For 17-year-old Poinciana Hung-Haas, what started as a simple contest entry at the beginning of the year has grown into a fundraiser for a beloved Oakland institution, and an opportunity to show pride for Oakland’s Chinatown.
Poinciana, a senior fashion-design student at Oakland School for the Arts, first created her “dragon power” design for a logo contest held by the Oakland Chinatown Improvement Council earlier this year. She took inspiration from her own upbringing and from Dragon School, a neighborhood organization that worked with youth and local artists to paint 99 dragon murals around Chinatown, to create the illustration, which shows two gold dragons in the shape of a heart, growing out of the roots of the signature Oakland oak tree.
“I draw inspiration from where I was raised and what’s around me,” Poinciana said. “The Oakland community, street art, the experiences of my life and the people around me, everyday people, inspire me a lot.”
Poinciana didn’t win the logo contest, but still wanted to find a way to display her art. She approached Oaklandish, which has its flagship store a few blocks from her school, to see if the retailer would be interested in selling her design.

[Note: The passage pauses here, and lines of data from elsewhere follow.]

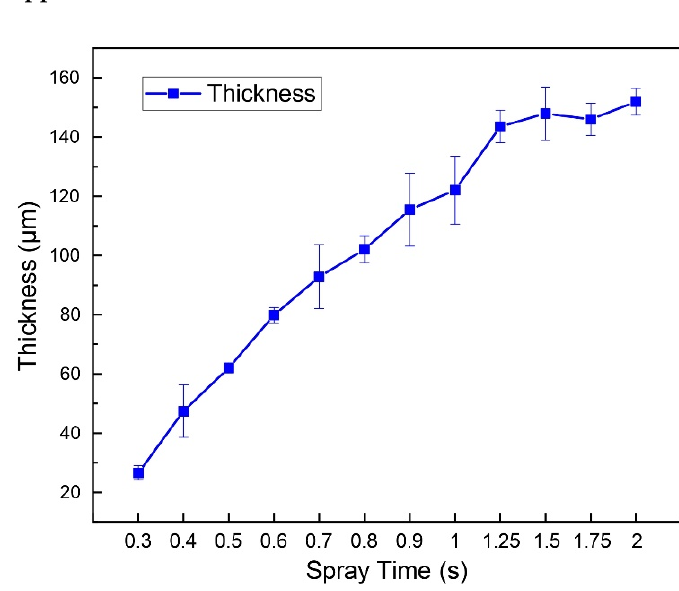
Figure A1. Film thickness of LM with different spray times.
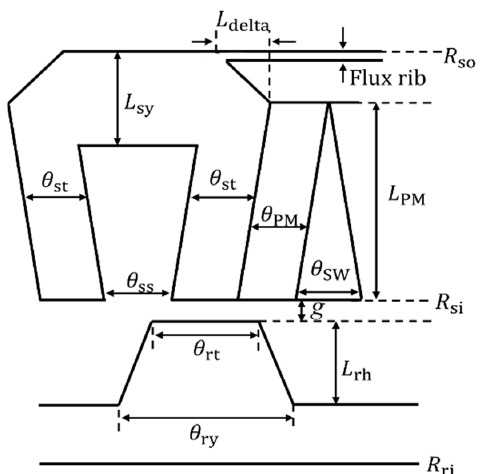
Figure 2. Design variables. Figure 2. Design Table 1. Dimensions of the initial and the optimal V-shaped FSPM generators.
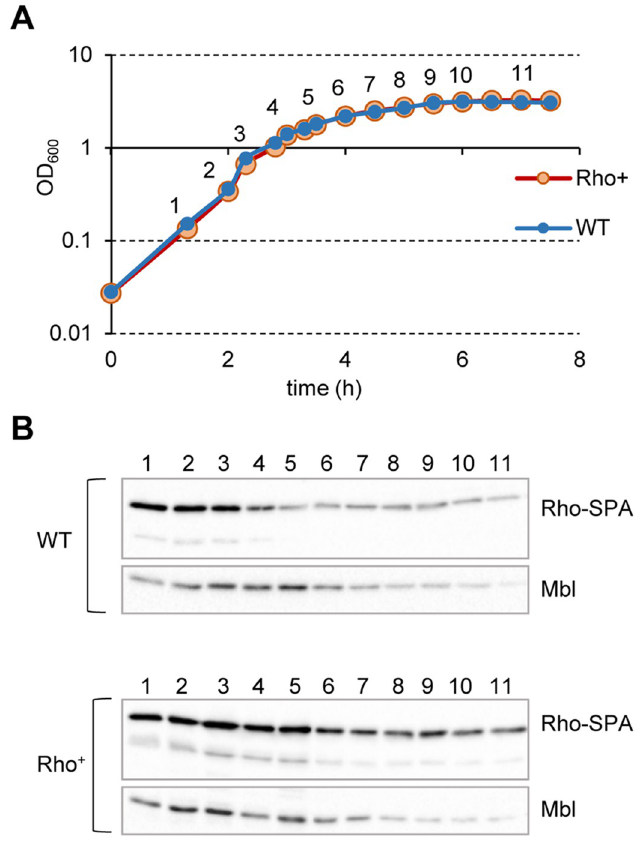
Fig 1. Heterogenic expression of the transcription termination factor Rho. B . subtilis cells expressing SPA-tagged Rho protein from natural (WT) and P veg (Rho + ) promoters were grown in LB medium ( A ) and analyzed for Rho protein content at the indicated time points by immunoblotting with ANTI-FLAG M2 monoclonal antibodies (Rho- SPA; B ). Equal amounts of total protein extracts were loaded onto the gel according to Bradford assay; samples’ equilibrium between the strains at each time-point and the quality of transfer were controlled by visualization of Mbl protein using specific anti-Mbl antibodies (Mbl; B ). Note that the Mbl levels decrease in stationary phase.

“Too often, Chinatown gets left out of the conversation about Oakland culture,” said Angela Tsay, the CEO of Oaklandish. “Currently, none of our in-house artists are Asian so it’s nice to have this collaboration with Poinciana, to have her bring her deep experience spending time in Chinatown to a design.”
Oaklandish began selling Poinciana’s design last month on black and red T-shirts, and black crew-neck sweatshirts. When the Oaklandish team mentioned that Poinciana could split her 10% portion of the royalties, she knew right away she wanted to support the recreation center where she spent much of her childhood. So she decided to donate half of her proceeds to the Friends of Lincoln Square Park’s capital campaign to build a new downtown recreation center.
Poinciana grew up playing basketball at Lincoln Recreation Center and currently works there part-time, teaching art lessons, coaching basketball, and taking students on field trips to the Oakland Ice Center. She also chose the recreation center to display her senior exhibit exploring Asian American identities, featuring portraits of Asian American youth on a collection of quilt squares she sewed.
“The Chinatown community is really big. The rec center is really small,” she said. “I’m very aware that it needs to be rebuilt.”
Oaklandish has sold hundreds of the shirts since it began stocking them in November. While Poinciana has sold clothing to friends or family, this is the first time one of her designs has been mass-produced.
“We love having designs with a second read,” said Tsay, the Oaklandish CEO. “When you first see it you might just see the Oaklandish tree, then you look closer and see the dragons, and look closer again and see the heart in the middle of the design. Having so many different layers of meaning just makes a great T-shirt.”
Tiffany Eng, whose family has been in Oakland for seven generations, helped found the Friends of Lincoln Square Park with the vision of bringing a new recreation center there to life. The city of Oakland has committed about $4 million to the campaign through its capital improvement program, and the state granted $8 million as part of Gov. Gavin Newsom’s “Outdoors for All” initiative. Eng and the friends of Lincoln Square Park are hoping to raise another $20 million to fulfill their vision for the space.
Located on Harrison Street between 10th and 11th streets, Lincoln Square was one of Oakland’s original seven town squares. Today, it includes the recreation center, a gym, basketball courts, and a play structure modeled after a Chinese junk ship, an old-style sail boat. The center hosts youth in its afterschool and summer programs, seniors use the center for refuge and recreation, and students from nearby Lincoln Elementary, one of Oakland’s oldest schools, use the square as their playground. It’s one of Oakland’s most popular parks, serving 1,500 to 2,000 people a day, Eng said.
But since the pandemic began, the recreation center hasn’t been able to handle as many visitors, and only one group, like youth or seniors, can use the indoor space at a time. The nearly 50-year-old building is also in need of updating.
“There’s no ventilation and the roof leaks. If it’s too hot or too smoky they have to send everyone home. That runs counter to the idea of it serving as a resiliency center—you want folks coming there for refuge,” Eng said.
The plans for the renovation include a two-story building, a larger gym, indoor and outdoor community space, multipurpose rooms, and a kitchen. The excitement around the project has been building for years, Eng said, and is especially gratifying during a time when high-profile assaults and robberies have raised tensions and fears in Chinatown.
The project is expected to break ground by the end of 2023 and be completed by 2026, Eng added.
“The project is much more than just a recreation center. It’s more about building community that we really need after the last couple years, which have been hard for everyone,” Eng said. “Building this is stepping out into the sunlight of our future where we can have a more connected community downtown and start to rebuild.”
The shirts and sweatshirts are available for purchase from Oaklandish online and in stores.